According to a study published in 2003, researchers followed patients with asthma for more than 30 years. About a third of the patients had outgrown the condition and became symptom free in that particular study. In general, we can say that the more severe the childhood asthma, the higher the chances that it will persist into adulthood. There is also evidence that asthma can cause damage and lead to permanent fibrosis in some patients. The risk for injury is highest, however, when asthma strikes children aged 3 to 5 years.
For children who develop asthma between ages 6 to 12, there does not seem to be any significant risk of long term lung damage. Children are able to adapt well to living with asthma and even children with severe asthma are able to function optimally in all areas of life.
In adults, the long term outlook of asthma patients depends on the severity:
In mild to moderate cases, asthma can improve over time and many become symptom free
In some severe cases, adults may experience improvement depending on the degree of obstruction and effectiveness of treatment
In about 10% of severe persistent cases, changes in airway structure lead to irreversible and progressive disorders of the lung, even in patients that are treated aggressively
Lung function declines faster in asthmatic patients compared to those who are well. The decline in lung function is aggravated in those who smoke and in those with excessive mucus production (poor treatment control)
Death from asthma is relatively uncommon and most are preventable. Even when it is not life threatening, asthma can be debilitating and frightening. Asthma that is not properly controlled can interfere with daily activities.
Follow your asthma action plan in which you can write adetailed plan for taking medications and managing an asthma attack with your doctor and health care team. Then be sure to follow your plan. Asthma is an ongoing condition that needs regular monitoring and treatment.
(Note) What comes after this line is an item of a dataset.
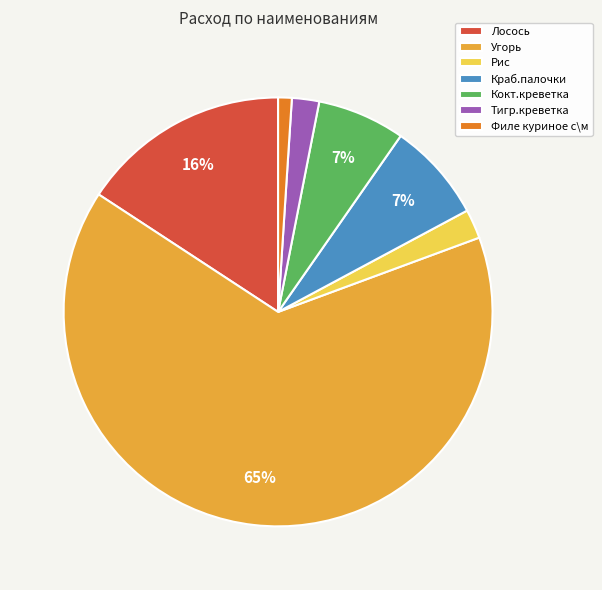

To the nearest percent, what is the combined percentage of Угорь and Филе куриное с\м?

66%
Taking control of your treatment can make you feel more in control of your life in general.
If your asthma attacks are triggered by an allergic reaction, avoid your triggers as much as possible-ranging from pollen and mold to cold air and air pollution that can trigger asthma attacks.
Keep taking your asthma medications as prescribed after you are discharged. This is extremely important. Although the symptoms of an acute asthma attack go away after appropriate treatment, asthma itself never goes away.
Periodic assessments and ongoing monitoring of asthma are essential to determine if therapy is adequate. Patients need to understand how to use a peak flow meter and understand the symptoms and signs of an asthma exacerbation.
Regular follow-up visits (at least every six months) are important to maintain asthma control and to reassess medication requirements.
Patients with persistent asthma should be given an annual influenza vaccine.